Anlässlich ihres Treffens in Berlin geben der französische Ordre National des Chirurgiens-Dentistes (ONCD) und die Bundeszahnärztekammer (BZÄK) eine gemeinsame Erklärung zur Regulierung rein wirtschaftlich orientierter Zahnarztketten in ihren Ländern ab:
Die investorenbetriebenen Dentalketten in Frankreich und Deutschland lösen kein einziges Versorgungsproblem, sondern beschädigen die bewährten zahnmedizinischen Versorgungsstrukturen in unseren Ländern.
Diese Kettenpraxen lassen sich meist in ohnehin sehr gut versorgten Großstädten mit hohem pro-Kopf-Einkommen nieder und kümmern sich dabei kaum um unterversorgte Regionen und vulnerable Patientengruppen. (1)
In Frankreich wie in Deutschland sind Gefahren dieser Strukturen bereits sichtbar geworden, beispielsweise erhöhte Abrechnungen von Leistungen, Umsatzdruck auf angestellte junge Zahnärzte und sogar die Behandlung durch nicht approbierte Zahnärzte.
Der ONCD und die BZÄK fordern die strikte Regulierung der investorenbetriebenen Dentalketten zur Verhinderung von ausschließlich renditeorientierter Zahnheilkunde, bei der nicht mehr der Patient, sondern die Rendite im Mittelpunkt steht. Aufgrund der besonderen Gegebenheiten des deutschen Sozialrechts treten diese investorenbetriebenen Dentalketten in Form von zahnärztlichen MVZ (Medizinisches Versorgungszentrum) auf. In Frankreich treten sie als gemeinnützige Vereinigungen (dentalmedizinische Versorgungszentren) auf.
ONCD und BZÄK treten gemeinsam für eine berufsrechtliche Regulierung ein, die festlegt, dass die Mehrheit an einer zahnärztlichen Praxis stets in Händen von Zahnärztinnen und Zahnärzten liegen muss („50+1-Regel“), um sicherzustellen, dass die zahnmedizinische Kompetenz und nicht die Renditeerwartung entscheidend bei der Behandlung unserer Patienten ist. Zahnmedizin ist nicht gleichzusetzen mit dem Verkauf von Speiseeis oder Schuhen, da die Wissensasymmetrie zwischen Zahnarzt und Patient eine reine Renditeorientierung von Medizin ausschließt.
ONCD und BZÄK weisen ausdrücklich auf die Entscheidung des EuGH vom 19.12.2024 (C-295/23) in Sachen Halmer-Rechtsanwaltsgesellschaft hin, in der bestätigt wird, dass die EU-Mitgliedstaaten berechtigt sind, Vorschriften zu erlassen, die die „berufliche Unabhängigkeit“ (2) und insbesondere die Unabhängigkeit von Angehörigen der Gesundheitsberufe (3) gewährleisten sollen.

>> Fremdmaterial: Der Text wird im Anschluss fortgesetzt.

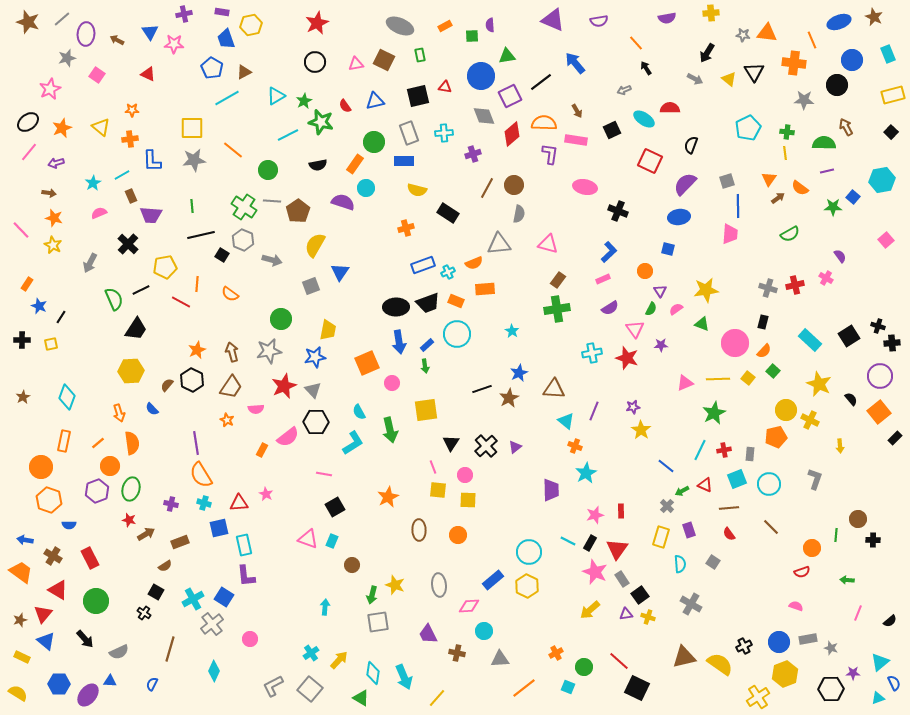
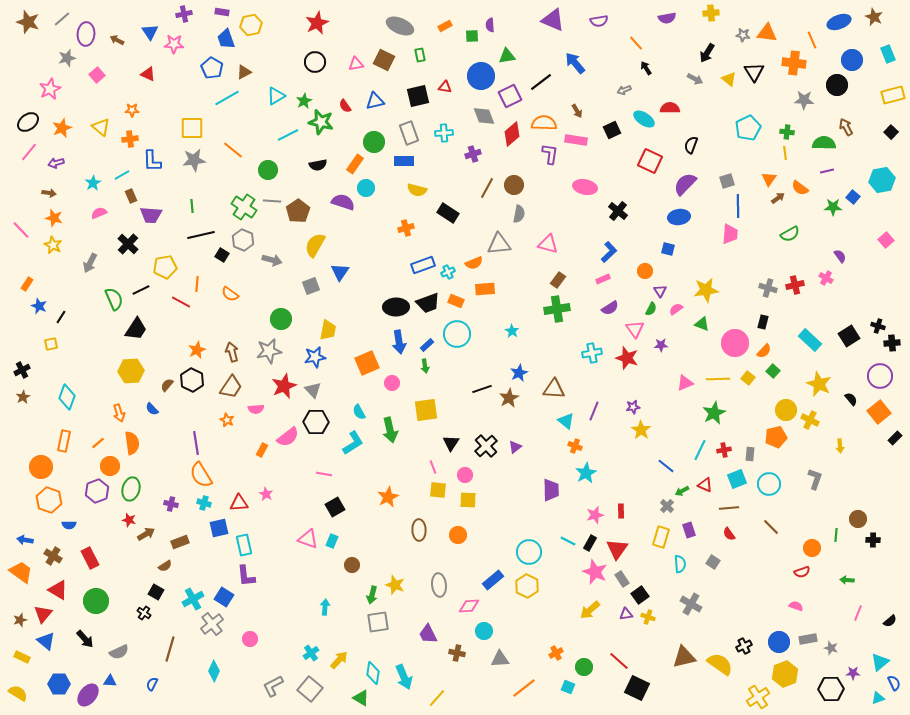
pink square at (97, 75): rotated 14 degrees clockwise
black cross at (618, 211): rotated 18 degrees clockwise
black cross at (22, 340): moved 30 px down; rotated 28 degrees counterclockwise
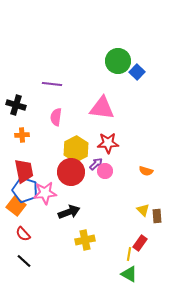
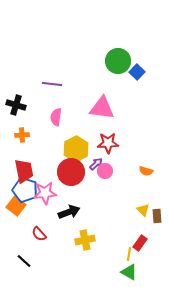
red semicircle: moved 16 px right
green triangle: moved 2 px up
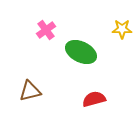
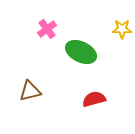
pink cross: moved 1 px right, 1 px up
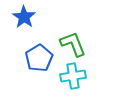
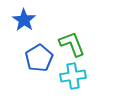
blue star: moved 3 px down
green L-shape: moved 1 px left
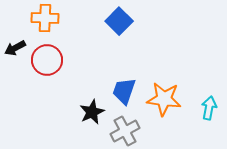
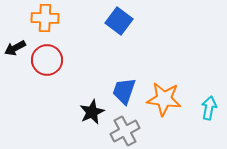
blue square: rotated 8 degrees counterclockwise
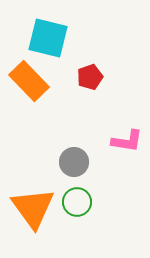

Die Gespräche in Berlin haben gezeigt, dass in unseren Ländern und im europäischen Ausland erhebliche Auswüchse dieser Entwicklungen zu beobachten sind (4) und dringender Regulierungsbedarf besteht, um den Patientenschutz europaweit zu gewährleisten und die gewachsenen Versorgungsstrukturen in unseren Ländern nicht zu beschädigen.
Prof. Dr. Christoph Benz
Präsident BZÄK
Dr Alain Durand
Président ONCD
(1) Das französische Sozialversicherungssystem hat beschlossen, ab 2025 die zahnärztliche Versorgung in neuen Zahnarztzentren, die in dicht besiedelten städtischen Gebieten eröffnet werden, nicht mehr zu finanzieren. https://www.ameli.fr/exercice-coordonne/actualites/regulation-de-l-activite-dentaire-dans-les-zones-non-prioritaires-des-2025-le-point
(2) EuGH-Urteil vom 19.12.2024, C-295/23, Randnrn. 71, 73, 74.
(3) EuGH-Urteil vom 19.05.2009, C‑531/06, Randnr. 84.
(4) Der Bericht „Trends in der Finanzialisierung der ambulanten Versorgung in den OECD-Ländern“ stellt fest, dass bestimmte ambulante Fachgebiete und Dienstleistungen im Mittelpunkt der Finanzialisierung stehen. Laut den Statistiken der OECD steht die Zahnmedizin an erster Stelle, gefolgt von der Augenheilkunde, der ambulanten Radiologie und den Labors. Dem Bericht zufolge sind „zahnärztliche Dienstleistungen für Finanzinvestoren besonders attraktiv“. Quelle: OECD Health Working Papers, 21. Mai 2025.